Shooting skills: common sceneries in portrait photography

   Nikon official sample

  3. Close-up, close-up-focus on the part of the person.

   Shoot close-up portraits, which refer to the scene including the part above the chest. When using this kind of scene to shoot portraits, the screen should pay attention to the expression of the character’s attitude, mood and details, and handle the character’s head posture and facial expressions. The close-up usually refers to the scene that includes the part above the shoulder of the person, and it usually reflects the whole picture with parts of the person being photographed such as eyes and hands. For close-ups and close-ups, since the main character occupies almost the entire picture, the background can be ignored or blurred out with shallow depth of field most of the time. The use of these two scenes to shoot portraits should pay attention to expressing the local characteristics of the characters, and the scenes should mobilize the imagination of the audience from the partial association of the whole scene, and enrich the content of the picture.

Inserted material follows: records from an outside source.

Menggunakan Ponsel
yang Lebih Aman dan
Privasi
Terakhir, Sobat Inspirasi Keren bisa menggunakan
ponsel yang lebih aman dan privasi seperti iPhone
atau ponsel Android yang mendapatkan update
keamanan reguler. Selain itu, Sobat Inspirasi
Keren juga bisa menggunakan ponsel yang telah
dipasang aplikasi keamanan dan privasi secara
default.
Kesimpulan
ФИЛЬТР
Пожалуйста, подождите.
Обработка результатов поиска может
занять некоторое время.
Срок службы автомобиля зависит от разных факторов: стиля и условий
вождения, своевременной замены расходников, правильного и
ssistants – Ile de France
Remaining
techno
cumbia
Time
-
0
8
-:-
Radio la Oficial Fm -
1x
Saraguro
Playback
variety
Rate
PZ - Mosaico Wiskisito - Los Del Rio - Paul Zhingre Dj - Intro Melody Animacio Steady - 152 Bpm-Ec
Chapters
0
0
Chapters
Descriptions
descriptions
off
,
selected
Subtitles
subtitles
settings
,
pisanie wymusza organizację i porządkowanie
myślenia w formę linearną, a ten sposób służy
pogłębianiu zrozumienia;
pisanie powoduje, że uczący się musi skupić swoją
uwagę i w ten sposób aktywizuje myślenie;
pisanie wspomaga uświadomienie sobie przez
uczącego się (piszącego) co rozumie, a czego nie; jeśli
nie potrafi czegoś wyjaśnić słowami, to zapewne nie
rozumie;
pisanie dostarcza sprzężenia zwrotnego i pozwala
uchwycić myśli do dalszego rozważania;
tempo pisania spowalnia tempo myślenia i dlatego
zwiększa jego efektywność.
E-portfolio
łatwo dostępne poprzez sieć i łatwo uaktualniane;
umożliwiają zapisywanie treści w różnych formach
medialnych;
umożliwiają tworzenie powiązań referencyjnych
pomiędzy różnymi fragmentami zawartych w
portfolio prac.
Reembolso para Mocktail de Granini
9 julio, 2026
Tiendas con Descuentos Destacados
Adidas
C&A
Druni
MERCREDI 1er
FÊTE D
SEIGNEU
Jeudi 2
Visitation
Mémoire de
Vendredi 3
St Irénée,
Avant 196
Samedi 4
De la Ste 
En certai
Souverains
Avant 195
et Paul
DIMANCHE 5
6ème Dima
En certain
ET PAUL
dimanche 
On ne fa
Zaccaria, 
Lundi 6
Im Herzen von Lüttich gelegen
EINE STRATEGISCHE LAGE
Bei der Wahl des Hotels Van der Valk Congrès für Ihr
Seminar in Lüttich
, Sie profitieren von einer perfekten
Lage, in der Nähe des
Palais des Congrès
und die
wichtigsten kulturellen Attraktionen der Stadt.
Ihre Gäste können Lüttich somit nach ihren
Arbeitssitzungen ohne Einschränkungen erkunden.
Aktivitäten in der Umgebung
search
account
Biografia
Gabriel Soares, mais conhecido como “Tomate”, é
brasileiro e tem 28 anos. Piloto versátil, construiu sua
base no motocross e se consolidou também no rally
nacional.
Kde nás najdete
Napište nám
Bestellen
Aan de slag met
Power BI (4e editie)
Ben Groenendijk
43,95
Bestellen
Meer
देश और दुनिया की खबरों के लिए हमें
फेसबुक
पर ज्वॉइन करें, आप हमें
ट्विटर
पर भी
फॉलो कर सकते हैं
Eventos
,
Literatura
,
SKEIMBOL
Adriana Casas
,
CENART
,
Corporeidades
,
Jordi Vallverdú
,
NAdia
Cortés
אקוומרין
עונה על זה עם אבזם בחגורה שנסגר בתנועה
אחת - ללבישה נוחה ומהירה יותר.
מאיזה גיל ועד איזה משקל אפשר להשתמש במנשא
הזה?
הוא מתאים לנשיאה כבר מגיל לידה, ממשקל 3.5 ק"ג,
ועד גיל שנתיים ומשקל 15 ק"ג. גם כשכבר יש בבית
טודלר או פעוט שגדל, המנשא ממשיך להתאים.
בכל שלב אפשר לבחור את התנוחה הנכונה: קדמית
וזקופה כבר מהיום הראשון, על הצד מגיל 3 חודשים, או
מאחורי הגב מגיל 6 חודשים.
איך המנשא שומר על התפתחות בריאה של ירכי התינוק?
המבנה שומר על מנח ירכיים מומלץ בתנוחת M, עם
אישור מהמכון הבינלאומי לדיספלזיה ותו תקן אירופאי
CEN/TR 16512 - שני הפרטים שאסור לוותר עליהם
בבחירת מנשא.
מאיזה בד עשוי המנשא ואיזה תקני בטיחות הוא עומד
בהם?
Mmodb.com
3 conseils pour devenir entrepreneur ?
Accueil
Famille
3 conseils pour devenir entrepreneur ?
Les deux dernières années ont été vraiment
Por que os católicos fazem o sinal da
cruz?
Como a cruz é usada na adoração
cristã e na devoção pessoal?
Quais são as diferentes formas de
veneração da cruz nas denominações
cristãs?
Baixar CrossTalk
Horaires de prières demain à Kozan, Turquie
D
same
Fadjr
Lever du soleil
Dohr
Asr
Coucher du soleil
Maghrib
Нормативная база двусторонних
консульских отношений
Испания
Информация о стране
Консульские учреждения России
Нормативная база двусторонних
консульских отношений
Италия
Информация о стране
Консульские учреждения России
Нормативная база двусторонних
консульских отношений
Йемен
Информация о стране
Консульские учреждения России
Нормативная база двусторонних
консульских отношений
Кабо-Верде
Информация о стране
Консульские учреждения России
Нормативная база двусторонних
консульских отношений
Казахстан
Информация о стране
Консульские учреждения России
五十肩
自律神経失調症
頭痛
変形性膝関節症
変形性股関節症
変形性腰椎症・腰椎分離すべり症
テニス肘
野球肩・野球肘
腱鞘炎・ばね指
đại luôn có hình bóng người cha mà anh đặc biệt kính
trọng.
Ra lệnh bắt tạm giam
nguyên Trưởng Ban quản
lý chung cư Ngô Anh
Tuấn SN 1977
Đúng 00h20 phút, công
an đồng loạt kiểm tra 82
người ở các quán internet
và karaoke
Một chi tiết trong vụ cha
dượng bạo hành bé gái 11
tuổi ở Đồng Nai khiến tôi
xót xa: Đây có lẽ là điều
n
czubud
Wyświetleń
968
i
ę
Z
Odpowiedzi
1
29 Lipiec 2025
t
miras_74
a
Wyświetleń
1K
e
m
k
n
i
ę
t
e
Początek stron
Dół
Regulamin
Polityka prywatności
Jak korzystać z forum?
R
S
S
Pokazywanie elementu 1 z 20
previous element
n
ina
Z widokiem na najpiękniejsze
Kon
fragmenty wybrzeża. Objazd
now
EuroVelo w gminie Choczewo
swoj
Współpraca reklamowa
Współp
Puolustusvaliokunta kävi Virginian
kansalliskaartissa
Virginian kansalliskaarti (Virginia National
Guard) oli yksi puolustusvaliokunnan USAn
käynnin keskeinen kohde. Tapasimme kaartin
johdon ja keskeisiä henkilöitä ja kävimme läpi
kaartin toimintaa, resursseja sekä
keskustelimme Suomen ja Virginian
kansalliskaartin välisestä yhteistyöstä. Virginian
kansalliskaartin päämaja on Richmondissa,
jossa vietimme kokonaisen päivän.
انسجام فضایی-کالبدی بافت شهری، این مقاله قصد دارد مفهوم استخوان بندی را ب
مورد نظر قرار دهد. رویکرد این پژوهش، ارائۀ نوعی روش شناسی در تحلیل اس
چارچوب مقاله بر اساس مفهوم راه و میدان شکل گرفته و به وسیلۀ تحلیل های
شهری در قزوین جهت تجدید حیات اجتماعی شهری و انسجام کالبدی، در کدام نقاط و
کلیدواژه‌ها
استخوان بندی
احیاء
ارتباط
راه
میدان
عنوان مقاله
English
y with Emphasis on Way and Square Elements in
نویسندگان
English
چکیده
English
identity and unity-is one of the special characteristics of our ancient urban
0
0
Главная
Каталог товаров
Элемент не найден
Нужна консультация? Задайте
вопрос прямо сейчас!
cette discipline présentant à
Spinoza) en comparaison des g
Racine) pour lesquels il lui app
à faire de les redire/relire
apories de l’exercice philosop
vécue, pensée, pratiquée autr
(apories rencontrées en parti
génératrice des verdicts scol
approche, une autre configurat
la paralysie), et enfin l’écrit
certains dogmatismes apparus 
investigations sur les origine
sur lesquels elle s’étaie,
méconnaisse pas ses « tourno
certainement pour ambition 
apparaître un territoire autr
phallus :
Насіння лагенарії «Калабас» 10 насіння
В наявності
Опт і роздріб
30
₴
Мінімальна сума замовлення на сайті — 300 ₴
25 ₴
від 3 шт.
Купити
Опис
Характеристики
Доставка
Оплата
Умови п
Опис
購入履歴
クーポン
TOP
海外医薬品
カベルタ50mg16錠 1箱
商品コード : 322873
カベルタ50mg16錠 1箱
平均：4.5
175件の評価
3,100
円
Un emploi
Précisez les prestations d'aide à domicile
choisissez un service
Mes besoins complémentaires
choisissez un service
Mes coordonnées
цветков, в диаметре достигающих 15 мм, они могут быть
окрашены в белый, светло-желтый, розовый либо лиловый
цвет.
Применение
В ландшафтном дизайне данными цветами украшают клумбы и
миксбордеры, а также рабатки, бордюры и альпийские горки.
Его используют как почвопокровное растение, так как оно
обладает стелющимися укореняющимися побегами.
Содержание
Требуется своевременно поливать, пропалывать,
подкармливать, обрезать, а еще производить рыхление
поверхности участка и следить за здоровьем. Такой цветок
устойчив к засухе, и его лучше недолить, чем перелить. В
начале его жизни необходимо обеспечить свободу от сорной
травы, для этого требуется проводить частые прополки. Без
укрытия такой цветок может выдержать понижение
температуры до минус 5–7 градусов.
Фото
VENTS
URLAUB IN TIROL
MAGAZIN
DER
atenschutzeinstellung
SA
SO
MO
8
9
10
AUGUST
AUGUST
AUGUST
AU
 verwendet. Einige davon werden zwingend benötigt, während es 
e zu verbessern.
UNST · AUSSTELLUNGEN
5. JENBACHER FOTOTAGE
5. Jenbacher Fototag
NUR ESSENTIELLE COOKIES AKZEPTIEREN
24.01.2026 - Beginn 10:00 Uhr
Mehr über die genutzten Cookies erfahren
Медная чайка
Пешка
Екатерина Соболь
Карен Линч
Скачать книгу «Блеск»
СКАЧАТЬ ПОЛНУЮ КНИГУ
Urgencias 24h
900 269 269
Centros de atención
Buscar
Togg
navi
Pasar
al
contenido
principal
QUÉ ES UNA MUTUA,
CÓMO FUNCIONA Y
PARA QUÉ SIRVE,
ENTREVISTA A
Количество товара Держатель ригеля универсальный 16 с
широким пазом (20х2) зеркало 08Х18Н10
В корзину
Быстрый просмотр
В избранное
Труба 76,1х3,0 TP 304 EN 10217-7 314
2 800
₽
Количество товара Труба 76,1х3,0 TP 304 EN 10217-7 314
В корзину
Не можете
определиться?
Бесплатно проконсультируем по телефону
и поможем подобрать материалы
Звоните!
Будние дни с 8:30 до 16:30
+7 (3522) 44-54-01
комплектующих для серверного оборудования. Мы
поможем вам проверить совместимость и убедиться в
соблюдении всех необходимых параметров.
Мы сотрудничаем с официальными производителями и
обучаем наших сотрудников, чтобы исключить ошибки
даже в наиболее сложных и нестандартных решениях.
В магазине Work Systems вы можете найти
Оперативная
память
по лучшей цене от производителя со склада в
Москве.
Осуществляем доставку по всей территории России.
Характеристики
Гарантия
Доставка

Shooting skills: common sceneries in portrait photography

   Nikon official sample

   In fact, in addition to the above four types of scenes, there is another type of sceneries that are distant scenes, but the distant scenes are more often used in landscape photography, so I won’t repeat them here. After understanding these common scene features in portrait photography, photographers can judge the scene they should choose when shooting portraits according to their own intentions, and then adjust the focal length and parameters according to the specific characteristics of the scene. In a future article In, we will continue to combine different scenes to explain the operation skills of different scenes.